# Dataset entries
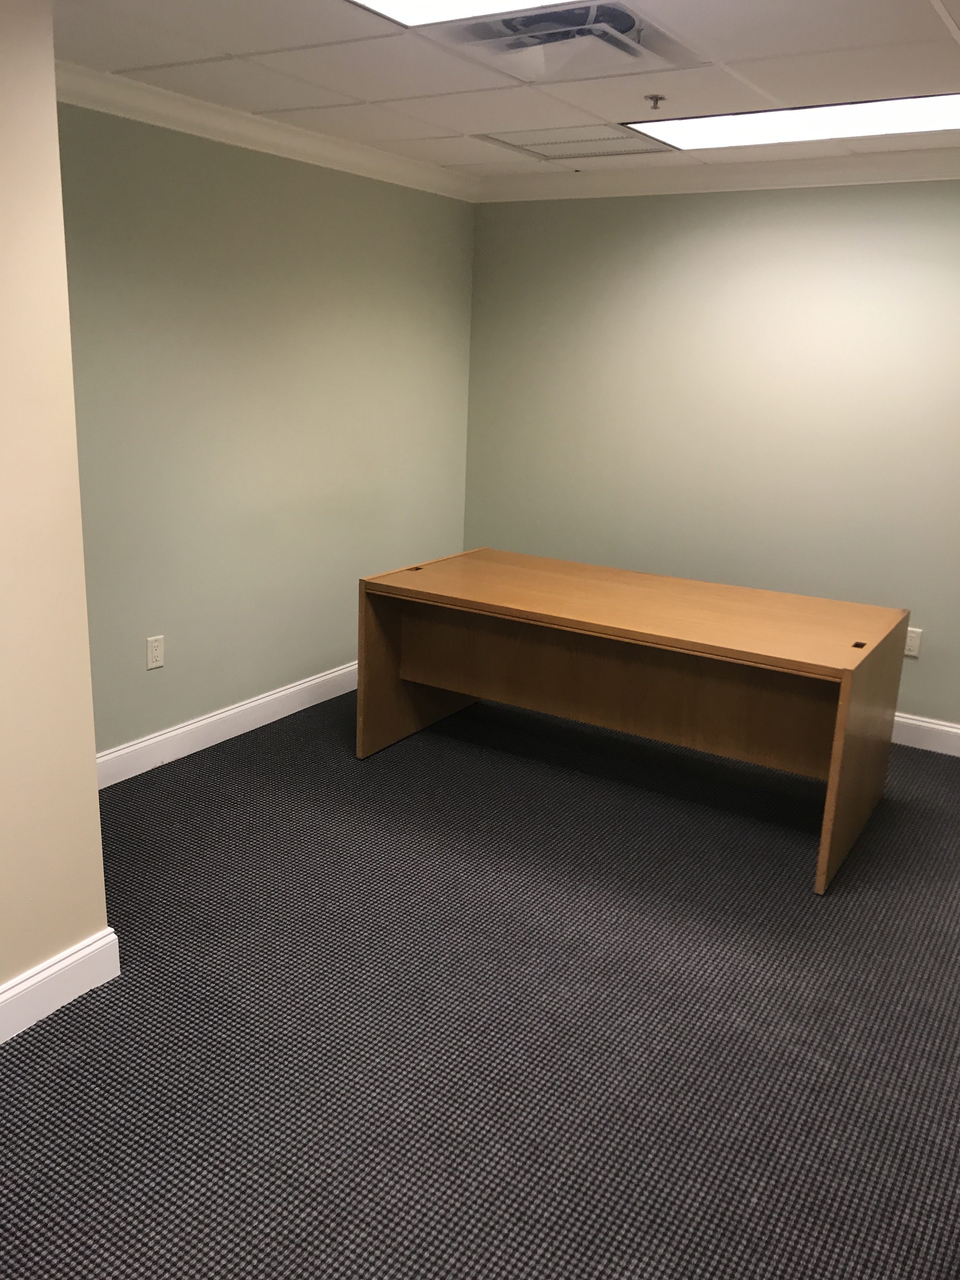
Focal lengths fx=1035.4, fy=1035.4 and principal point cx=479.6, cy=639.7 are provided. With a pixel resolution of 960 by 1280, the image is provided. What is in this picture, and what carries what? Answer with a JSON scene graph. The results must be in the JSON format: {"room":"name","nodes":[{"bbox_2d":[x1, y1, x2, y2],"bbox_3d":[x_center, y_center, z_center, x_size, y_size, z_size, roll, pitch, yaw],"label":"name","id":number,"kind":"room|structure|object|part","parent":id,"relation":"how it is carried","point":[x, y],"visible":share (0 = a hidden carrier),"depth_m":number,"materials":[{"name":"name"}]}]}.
{"room":"office","nodes":[
{"label":"office","id":0,"kind":"room"},
{"bbox_2d":[0,0,112,1028],"bbox_3d":[-1.997,0.072,0.973,0.238,2.429,3.693,12,18,31],"label":"near left wall","id":1,"kind":"structure","parent":0,"point":[93,764],"depth_m":2.32,"materials":[{"name":"beige paint"}]},
{"bbox_2d":[0,927,119,1045],"bbox_3d":[-1.876,1.169,1.306,0.017,0.128,3.386,12,18,31],"label":"baseboard","id":2,"kind":"structure","parent":1,"relation":"attached to","point":[72,958],"depth_m":2.55,"materials":[{"name":"white paint"}]},
{"bbox_2d":[54,100,477,761],"bbox_3d":[-0.936,-0.815,4.250,0.139,2.425,3.049,12,18,31],"label":"left wall","id":3,"kind":"structure","parent":0,"point":[156,678],"depth_m":4.11,"materials":[{"name":"green paint"}]},
{"bbox_2d":[145,634,165,670],"bbox_3d":[-1.234,0.047,3.939,0.009,0.121,0.074,12,18,31],"label":"wall socket","id":4,"kind":"object","parent":3,"relation":"attached to","point":[154,652],"visible":0.99,"depth_m":3.93,"materials":[{"name":"white plastic"}]},
{"bbox_2d":[94,660,356,786],"bbox_3d":[-0.938,0.301,4.502,0.017,0.126,2.882,12,18,31],"label":"baseboard","id":5,"kind":"structure","parent":3,"relation":"attached to","point":[256,703],"depth_m":4.27,"materials":[{"name":"white paint"}]},
{"bbox_2d":[55,62,478,200],"bbox_3d":[-0.796,-1.931,3.946,0.082,0.092,2.854,12,18,31],"label":"crown molding","id":6,"kind":"structure","parent":3,"relation":"attached to","point":[143,116],"depth_m":3.82,"materials":[{"name":"white paint"}]},
{"bbox_2d":[0,684,959,1279],"bbox_3d":[0.436,1.129,2.179,5.201,0.108,5.848,12,18,31],"label":"carpet floor","id":7,"kind":"structure","parent":0,"point":[254,743],"depth_m":2.55,"materials":[{"name":"grey carpet"}]},
{"bbox_2d":[357,546,908,895],"bbox_3d":[0.554,0.186,3.986,1.858,0.732,0.878,12,18,31],"label":"desk","id":8,"kind":"object","parent":7,"relation":"on","point":[845,692],"visible":0.99,"depth_m":3.89,"materials":[{"name":"brown wood"}]},
{"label":"panel","id":9,"kind":"part","parent":8,"relation":"part of","materials":[{"name":"brown wood"}]},
{"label":"panel","id":10,"kind":"part","parent":8,"relation":"part of","materials":[{"name":"brown wood"}]},
{"bbox_2d":[53,0,959,180],"bbox_3d":[0.389,-1.247,1.309,5.177,0.112,6.594,12,18,31],"label":"ceiling","id":11,"kind":"structure","parent":0,"point":[470,127],"depth_m":3.08,"materials":[{"name":"white tile"}]},
{"bbox_2d":[345,0,587,27],"bbox_3d":[0.099,-1.414,2.099,1.042,0.022,0.749,12,18,31],"label":"ceiling light","id":12,"kind":"object","parent":11,"relation":"in","point":[404,3],"visible":0.99,"depth_m":2.51,"materials":[{"name":"white plastic"}]},
{"bbox_2d":[421,1,703,78],"bbox_3d":[0.231,-1.561,2.693,0.548,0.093,0.541,12,18,31],"label":"air vent","id":13,"kind":"object","parent":11,"relation":"in","point":[547,17],"visible":0.9,"depth_m":2.66,"materials":[{"name":"metal"}]},
{"bbox_2d":[472,124,669,160],"bbox_3d":[0.370,-1.981,4.131,0.612,0.014,0.556,12,18,31],"label":"ceiling vent","id":14,"kind":"object","parent":11,"relation":"in","point":[534,143],"visible":0.93,"depth_m":4.11,"materials":[{"name":"white metal"}]},
{"bbox_2d":[644,93,667,108],"bbox_3d":[0.564,-1.729,3.329,0.064,0.037,0.064,12,18,31],"label":"sprinkler head","id":15,"kind":"object","parent":11,"relation":"attached to","point":[655,98],"visible":0.98,"depth_m":3.32},
{"bbox_2d":[623,90,959,151],"bbox_3d":[1.158,-1.777,3.545,1.264,0.016,0.532,12,18,31],"label":"ceiling light","id":16,"kind":"object","parent":11,"relation":"in","point":[766,122],"visible":0.95,"depth_m":3.54,"materials":[{"name":"white plastic"}]},
{"bbox_2d":[461,181,959,733],"bbox_3d":[1.879,-0.741,4.346,4.653,2.422,0.140,12,18,31],"label":"back wall","id":17,"kind":"structure","parent":0,"point":[657,208],"depth_m":4.65,"materials":[{"name":"paint"}]},
{"bbox_2d":[474,146,959,201],"bbox_3d":[1.960,-1.818,3.921,4.773,0.100,0.085,12,18,31],"label":"crown molding","id":18,"kind":"structure","parent":17,"relation":"attached to","point":[929,170],"depth_m":4.45,"materials":[{"name":"white paint"}]},
{"bbox_2d":[903,625,922,657],"bbox_3d":[1.856,0.007,4.463,0.074,0.121,0.009,12,18,31],"label":"wall socket","id":19,"kind":"object","parent":17,"relation":"attached to","point":[913,646],"visible":0.71,"depth_m":4.45,"materials":[{"name":"white plastic"}]},
{"bbox_2d":[890,712,959,756],"bbox_3d":[1.692,0.358,4.632,4.250,0.129,0.016,12,18,31],"label":"baseboard","id":20,"kind":"structure","parent":17,"relation":"attached to","point":[940,727],"depth_m":4.47,"materials":[{"name":"white paint"}]}
]}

# What needs to be done
Omit the pictures, then set down all the remaining data exactly as given.

# Exercise response
Focal lengths fx=1035.4, fy=1035.4 and principal point cx=479.6, cy=639.7 are provided. With a pixel resolution of 960 by 1280, the image is provided. What is in this picture, and what carries what? Answer with a JSON scene graph. The results must be in the JSON format: {"room":"name","nodes":[{"bbox_2d":[x1, y1, x2, y2],"bbox_3d":[x_center, y_center, z_center, x_size, y_size, z_size, roll, pitch, yaw],"label":"name","id":number,"kind":"room|structure|object|part","parent":id,"relation":"how it is carried","point":[x, y],"visible":share (0 = a hidden carrier),"depth_m":number,"materials":[{"name":"name"}]}]}.
{"room":"office","nodes":[
{"label":"office","id":0,"kind":"room"},
{"bbox_2d":[0,0,112,1028],"bbox_3d":[-1.997,0.072,0.973,0.238,2.429,3.693,12,18,31],"label":"near left wall","id":1,"kind":"structure","parent":0,"point":[93,764],"depth_m":2.32,"materials":[{"name":"beige paint"}]},
{"bbox_2d":[0,927,119,1045],"bbox_3d":[-1.876,1.169,1.306,0.017,0.128,3.386,12,18,31],"label":"baseboard","id":2,"kind":"structure","parent":1,"relation":"attached to","point":[72,958],"depth_m":2.55,"materials":[{"name":"white paint"}]},
{"bbox_2d":[54,100,477,761],"bbox_3d":[-0.936,-0.815,4.250,0.139,2.425,3.049,12,18,31],"label":"left wall","id":3,"kind":"structure","parent":0,"point":[156,678],"depth_m":4.11,"materials":[{"name":"green paint"}]},
{"bbox_2d":[145,634,165,670],"bbox_3d":[-1.234,0.047,3.939,0.009,0.121,0.074,12,18,31],"label":"wall socket","id":4,"kind":"object","parent":3,"relation":"attached to","point":[154,652],"visible":0.99,"depth_m":3.93,"materials":[{"name":"white plastic"}]},
{"bbox_2d":[94,660,356,786],"bbox_3d":[-0.938,0.301,4.502,0.017,0.126,2.882,12,18,31],"label":"baseboard","id":5,"kind":"structure","parent":3,"relation":"attached to","point":[256,703],"depth_m":4.27,"materials":[{"name":"white paint"}]},
{"bbox_2d":[55,62,478,200],"bbox_3d":[-0.796,-1.931,3.946,0.082,0.092,2.854,12,18,31],"label":"crown molding","id":6,"kind":"structure","parent":3,"relation":"attached to","point":[143,116],"depth_m":3.82,"materials":[{"name":"white paint"}]},
{"bbox_2d":[0,684,959,1279],"bbox_3d":[0.436,1.129,2.179,5.201,0.108,5.848,12,18,31],"label":"carpet floor","id":7,"kind":"structure","parent":0,"point":[254,743],"depth_m":2.55,"materials":[{"name":"grey carpet"}]},
{"bbox_2d":[357,546,908,895],"bbox_3d":[0.554,0.186,3.986,1.858,0.732,0.878,12,18,31],"label":"desk","id":8,"kind":"object","parent":7,"relation":"on","point":[845,692],"visible":0.99,"depth_m":3.89,"materials":[{"name":"brown wood"}]},
{"label":"panel","id":9,"kind":"part","parent":8,"relation":"part of","materials":[{"name":"brown wood"}]},
{"label":"panel","id":10,"kind":"part","parent":8,"relation":"part of","materials":[{"name":"brown wood"}]},
{"bbox_2d":[53,0,959,180],"bbox_3d":[0.389,-1.247,1.309,5.177,0.112,6.594,12,18,31],"label":"ceiling","id":11,"kind":"structure","parent":0,"point":[470,127],"depth_m":3.08,"materials":[{"name":"white tile"}]},
{"bbox_2d":[345,0,587,27],"bbox_3d":[0.099,-1.414,2.099,1.042,0.022,0.749,12,18,31],"label":"ceiling light","id":12,"kind":"object","parent":11,"relation":"in","point":[404,3],"visible":0.99,"depth_m":2.51,"materials":[{"name":"white plastic"}]},
{"bbox_2d":[421,1,703,78],"bbox_3d":[0.231,-1.561,2.693,0.548,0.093,0.541,12,18,31],"label":"air vent","id":13,"kind":"object","parent":11,"relation":"in","point":[547,17],"visible":0.9,"depth_m":2.66,"materials":[{"name":"metal"}]},
{"bbox_2d":[472,124,669,160],"bbox_3d":[0.370,-1.981,4.131,0.612,0.014,0.556,12,18,31],"label":"ceiling vent","id":14,"kind":"object","parent":11,"relation":"in","point":[534,143],"visible":0.93,"depth_m":4.11,"materials":[{"name":"white metal"}]},
{"bbox_2d":[644,93,667,108],"bbox_3d":[0.564,-1.729,3.329,0.064,0.037,0.064,12,18,31],"label":"sprinkler head","id":15,"kind":"object","parent":11,"relation":"attached to","point":[655,98],"visible":0.98,"depth_m":3.32},
{"bbox_2d":[623,90,959,151],"bbox_3d":[1.158,-1.777,3.545,1.264,0.016,0.532,12,18,31],"label":"ceiling light","id":16,"kind":"object","parent":11,"relation":"in","point":[766,122],"visible":0.95,"depth_m":3.54,"materials":[{"name":"white plastic"}]},
{"bbox_2d":[461,181,959,733],"bbox_3d":[1.879,-0.741,4.346,4.653,2.422,0.140,12,18,31],"label":"back wall","id":17,"kind":"structure","parent":0,"point":[657,208],"depth_m":4.65,"materials":[{"name":"paint"}]},
{"bbox_2d":[474,146,959,201],"bbox_3d":[1.960,-1.818,3.921,4.773,0.100,0.085,12,18,31],"label":"crown molding","id":18,"kind":"structure","parent":17,"relation":"attached to","point":[929,170],"depth_m":4.45,"materials":[{"name":"white paint"}]},
{"bbox_2d":[903,625,922,657],"bbox_3d":[1.856,0.007,4.463,0.074,0.121,0.009,12,18,31],"label":"wall socket","id":19,"kind":"object","parent":17,"relation":"attached to","point":[913,646],"visible":0.71,"depth_m":4.45,"materials":[{"name":"white plastic"}]},
{"bbox_2d":[890,712,959,756],"bbox_3d":[1.692,0.358,4.632,4.250,0.129,0.016,12,18,31],"label":"baseboard","id":20,"kind":"structure","parent":17,"relation":"attached to","point":[940,727],"depth_m":4.47,"materials":[{"name":"white paint"}]}
]}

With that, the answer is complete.